[[ MATERIAL FOR THIS EXERCISE open ]]

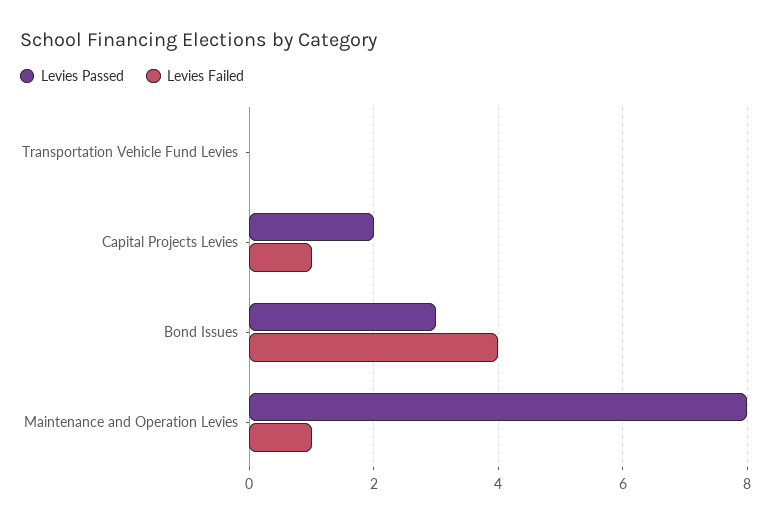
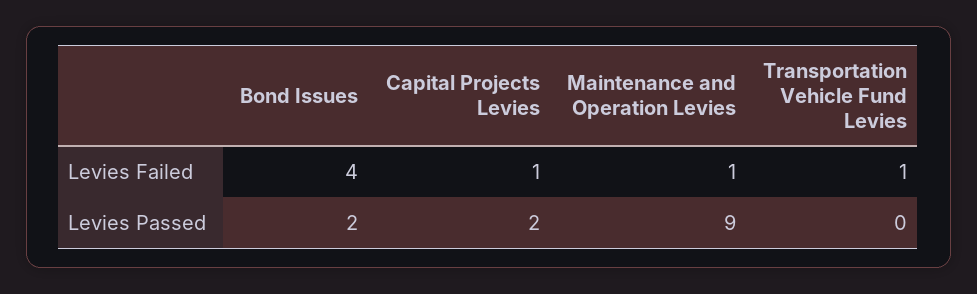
Levies Failed, Transportation Vehicle Fund Levies: 0 -> 1
Levies Passed, Bond Issues: 3 -> 2
Levies Passed, Maintenance and Operation Levies: 8 -> 9

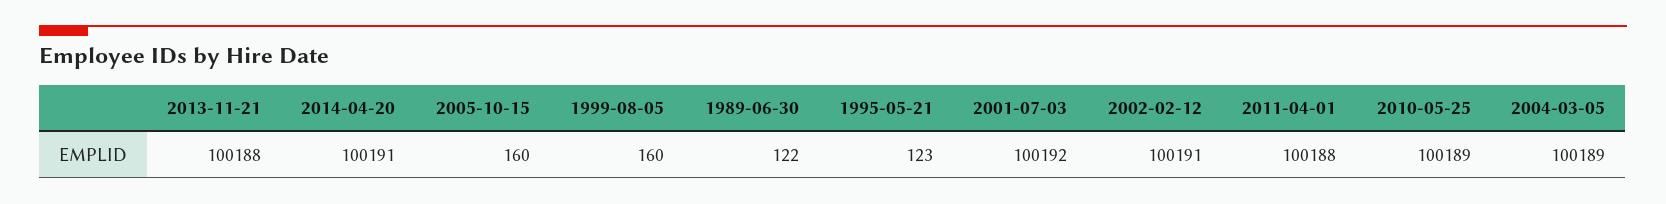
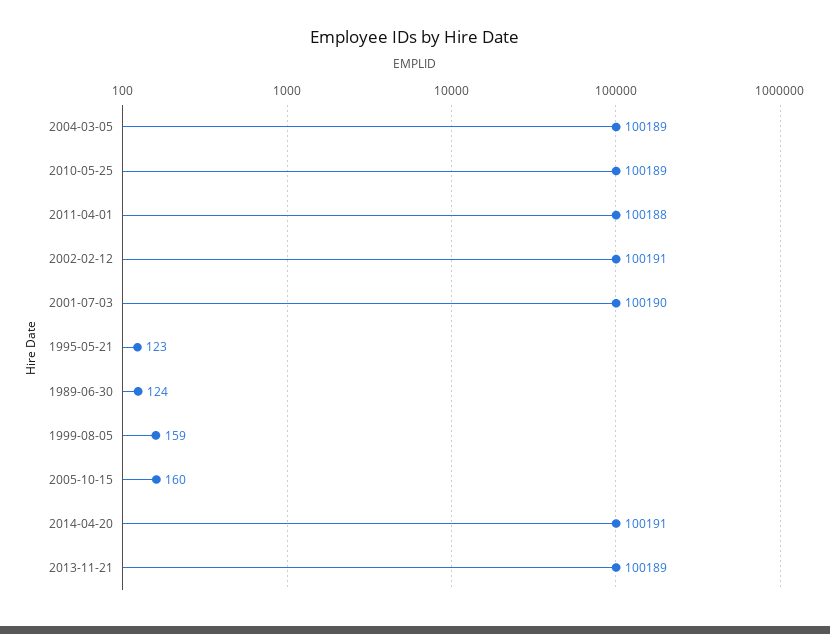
2013-11-21: 100188 -> 100189
1999-08-05: 160 -> 159
1989-06-30: 122 -> 124
2001-07-03: 100192 -> 100190

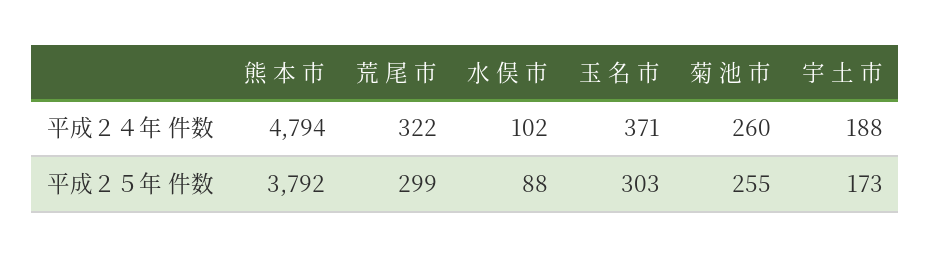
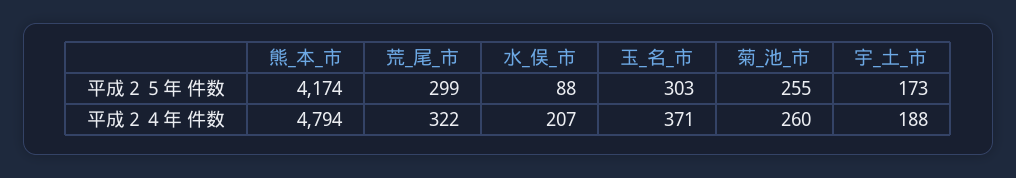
水 俣 市, 平成２４年 件数: 102 -> 207
熊 本 市, 平成２５年 件数: 3792 -> 4174

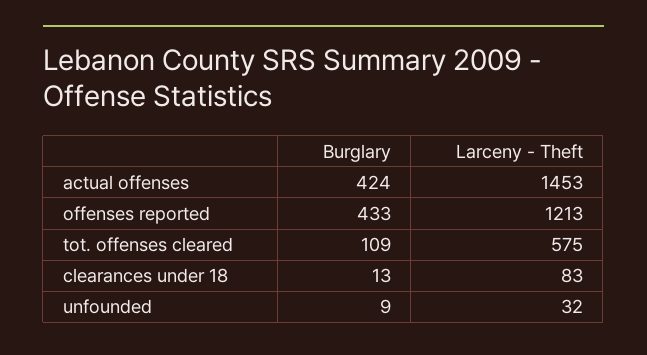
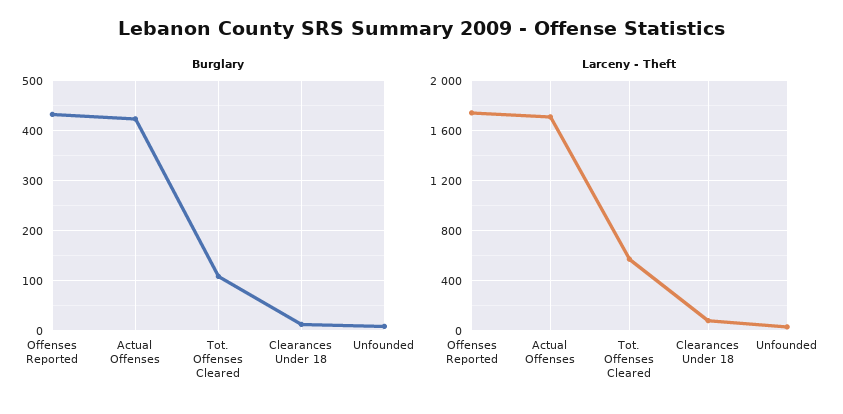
Larceny - Theft, actual offenses: 1453 -> 1700
Larceny - Theft, offenses reported: 1213 -> 1750

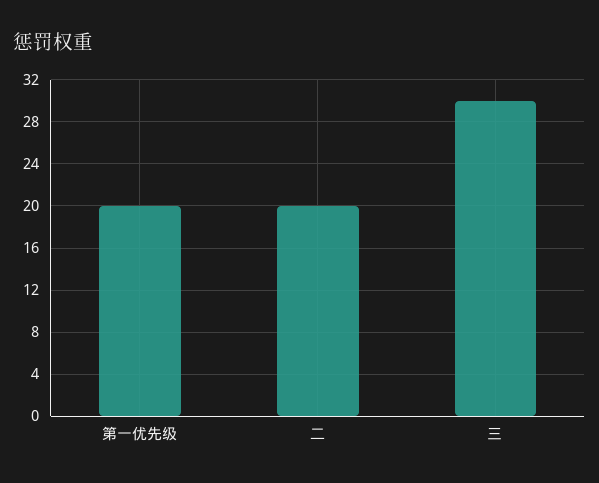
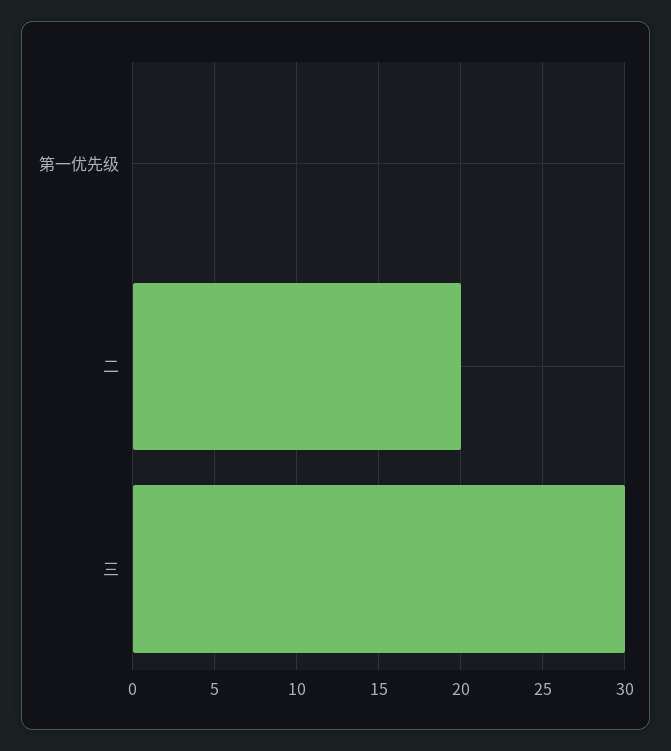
第一优先级: 20 -> 0

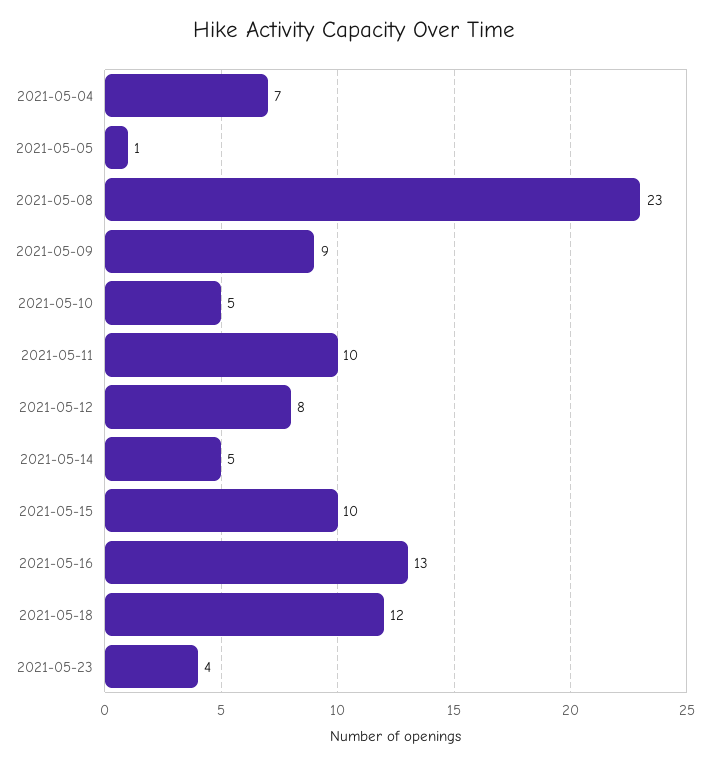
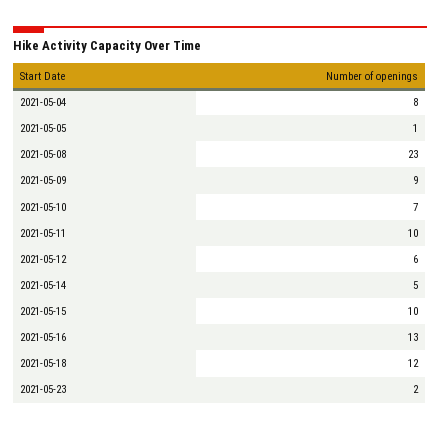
2021-05-04: 7 -> 8
2021-05-10: 5 -> 7
2021-05-12: 8 -> 6
2021-05-23: 4 -> 2

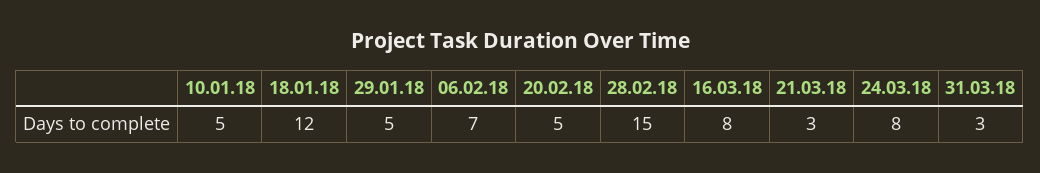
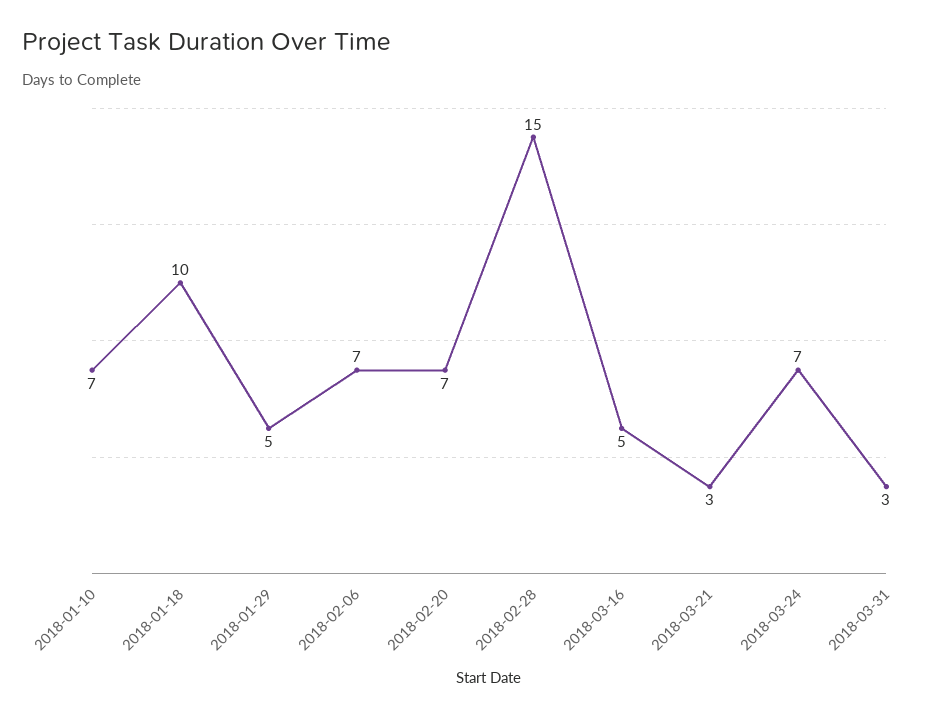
10.01.18: 5 -> 7
18.01.18: 12 -> 10
20.02.18: 5 -> 7
16.03.18: 8 -> 5
24.03.18: 8 -> 7

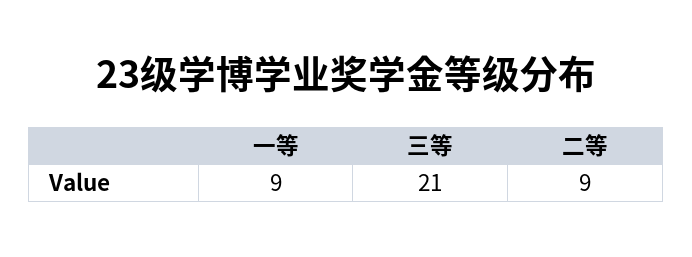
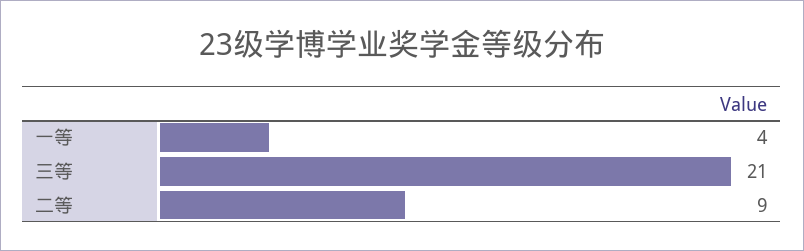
一等: 9 -> 4

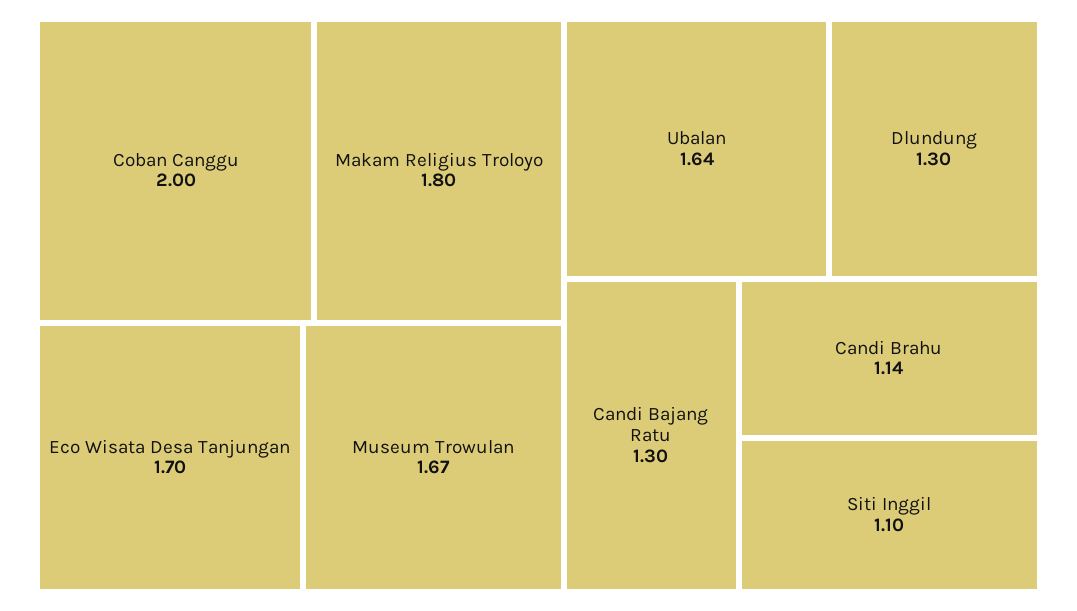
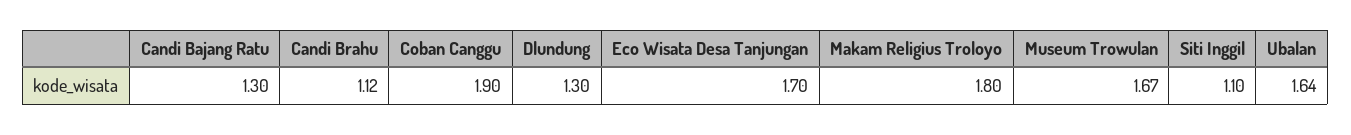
Coban Canggu: 2 -> 1.9
Candi Brahu: 1.14 -> 1.12

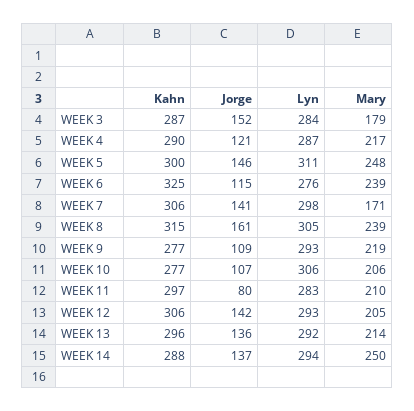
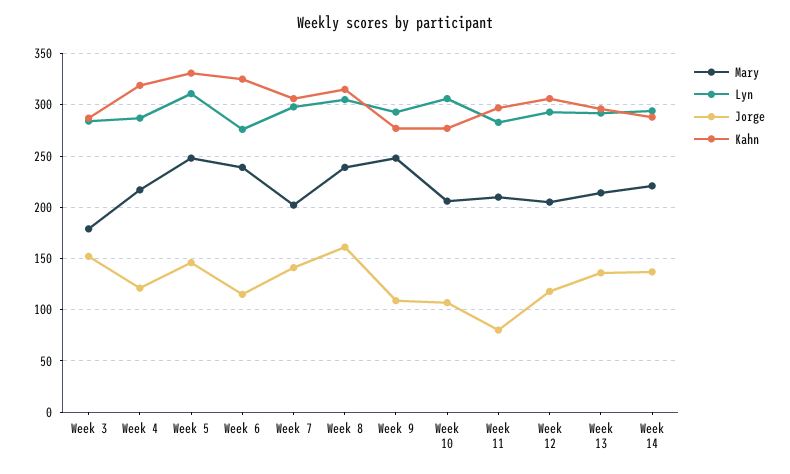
Kahn, WEEK 4: 290 -> 320
Kahn, WEEK 5: 300 -> 330
Mary, WEEK 7: 171 -> 200
Mary, WEEK 9: 219 -> 250
Jorge, WEEK 12: 142 -> 120
Mary, WEEK 14: 250 -> 220

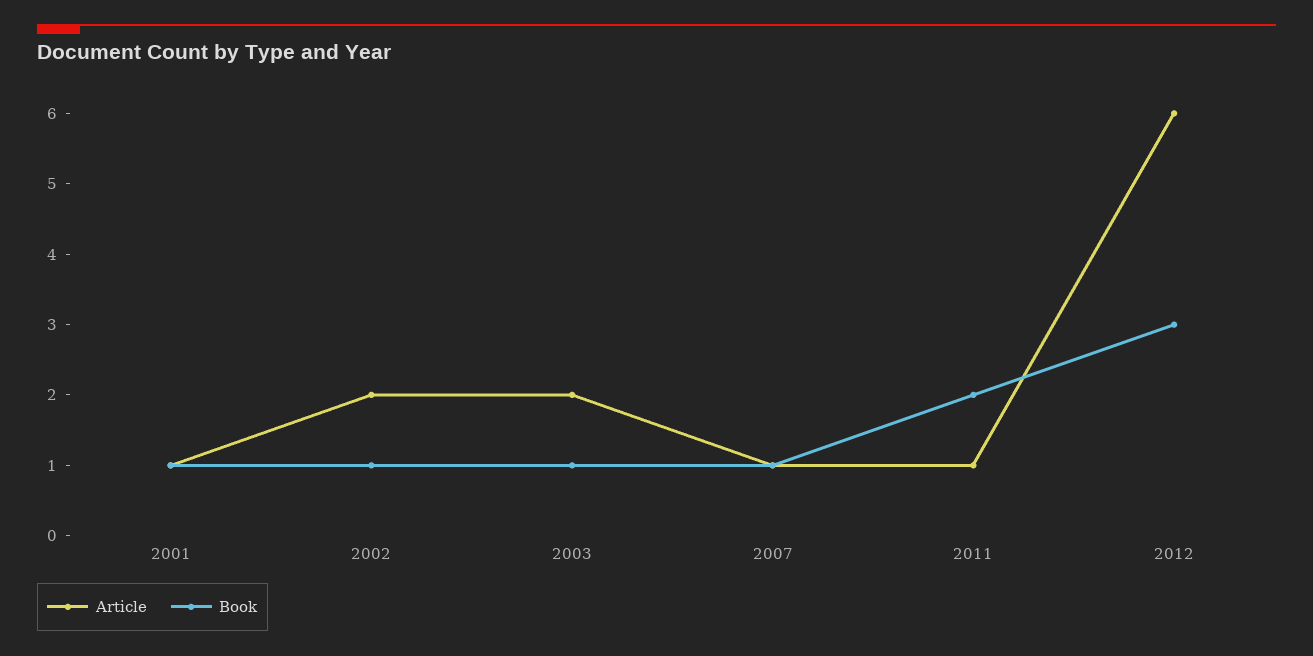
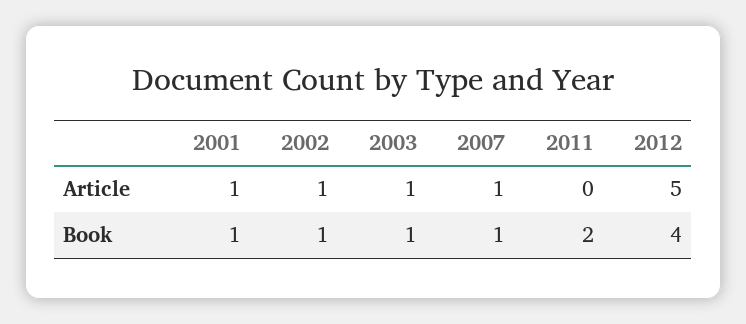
Article, 2002: 2 -> 1
Article, 2003: 2 -> 1
Article, 2011: 1 -> 0
Article, 2012: 6 -> 5
Book, 2012: 3 -> 4

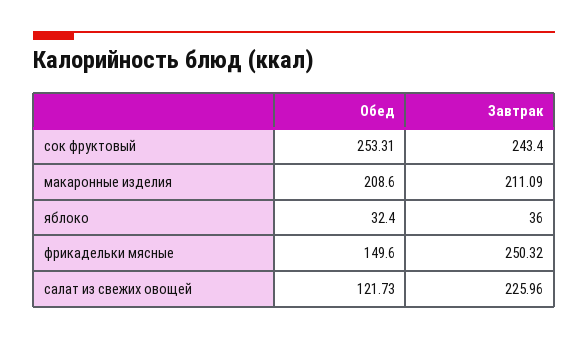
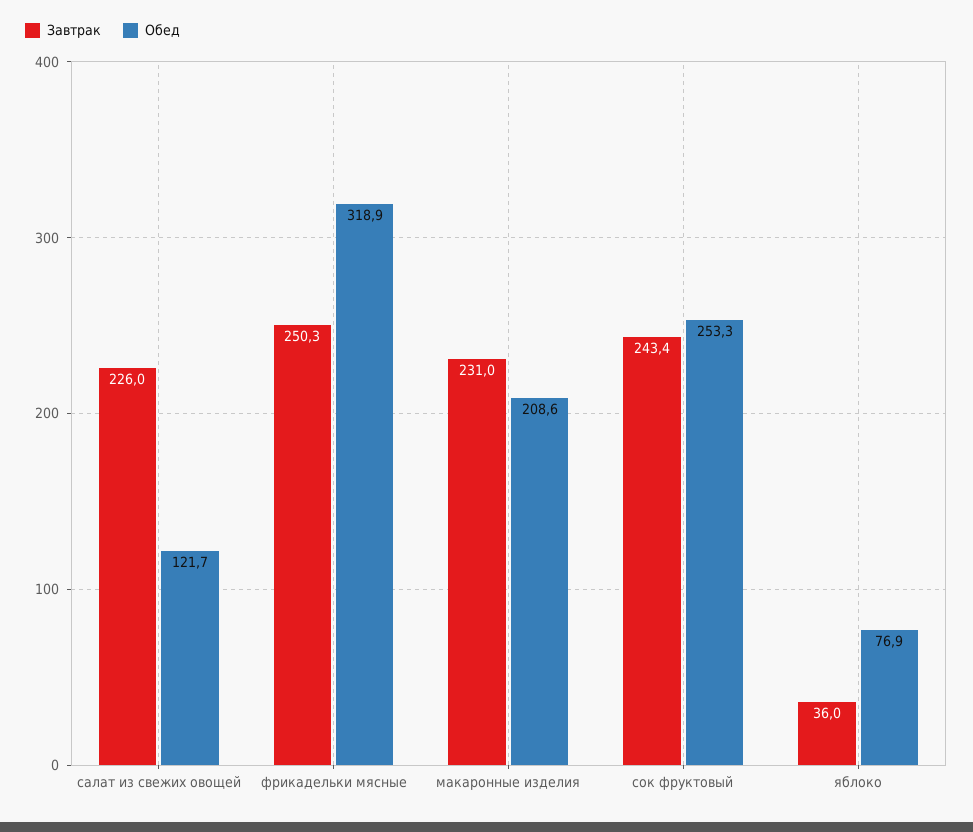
Завтрак, макаронные изделия: 211.09 -> 231
Обед, яблоко: 32.4 -> 76.9
Обед, фрикадельки мясные: 149.6 -> 318.9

[[ MATERIAL FOR THIS EXERCISE closed ]]

**ACTIVITY:** In the listing, find the line containing "Article, 2011: 1 -> 0" and repeat it and every later line through the last one, word for word, excluding the pictures.

**ANSWER SPACE:**
Article, 2011: 1 -> 0
Article, 2012: 6 -> 5
Book, 2012: 3 -> 4

Завтрак, макаронные изделия: 211.09 -> 231
Обед, яблоко: 32.4 -> 76.9
Обед, фрикадельки мясные: 149.6 -> 318.9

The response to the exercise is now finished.